Los paseantes masculinos suelen tener camisa planchada y gafas de pasta negra, y ellas van muy elegantes con dos cositas bien elegidas. Se curran muchísimo la simplicidad. Hay un buen rollo general y circulan los porritos con cierta visibilidad. Es el primer lugar distinto del viaje. Como le dijeron despectivamente en La Manga, son hippijis o pihippis, aristogrunges, radical chic. Se llamen como se llamen son educados y hacen colas pacientemente en la heladería. Muchos bares y comercios parecen vocacionales, de gente que se fue allí a cambiar de vida. Sobre todo hay una sorprendente invasión de italianos. Una pizzería, Paolino, tiene fila en la puerta. «¿Por qué estamos aquí? Porque se vive mucho mejor», responde una italiana de una cafetería. Se pueden encontrar dúplex por ciento cincuenta mil euros.

Al día siguiente el viajero va con el descapotable a las playas más famosas, las de Mónsul y Genoveses, pero le paran.

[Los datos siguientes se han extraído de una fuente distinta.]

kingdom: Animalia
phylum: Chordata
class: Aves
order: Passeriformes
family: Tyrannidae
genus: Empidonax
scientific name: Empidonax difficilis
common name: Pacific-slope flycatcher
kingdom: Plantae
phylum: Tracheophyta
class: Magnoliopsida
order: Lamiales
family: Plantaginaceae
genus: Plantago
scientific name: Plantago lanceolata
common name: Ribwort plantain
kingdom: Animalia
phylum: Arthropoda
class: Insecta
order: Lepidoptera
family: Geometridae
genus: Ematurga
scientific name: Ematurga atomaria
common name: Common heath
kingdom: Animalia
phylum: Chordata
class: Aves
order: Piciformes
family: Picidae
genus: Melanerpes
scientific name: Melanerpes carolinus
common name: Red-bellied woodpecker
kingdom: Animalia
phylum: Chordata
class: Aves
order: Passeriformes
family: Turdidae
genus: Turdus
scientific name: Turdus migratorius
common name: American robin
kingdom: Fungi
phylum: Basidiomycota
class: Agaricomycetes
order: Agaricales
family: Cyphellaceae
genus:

Solo dejan ir en coche hasta que se llena el aparcamiento, luego hay que coger un autobús gratuito. Al viajero le parece bien. Sabe que basta una pequeña incomodidad para que la mayor parte de la gente renuncie a un lugar. Es el único modo de preservarlos. En la parada del bus hay una buena cola de gente dispuesta a hacer el esfuerzo. En el hostal Puerto Genovés, un sitio muy agradable donde se hospeda el viajero, el dueño le cuenta que apuestan por «un turismo tranquilo». Asegura que la clientela es fiel y vuelve. Es el primer lugar de la ruta donde nadie dice notar la crisis.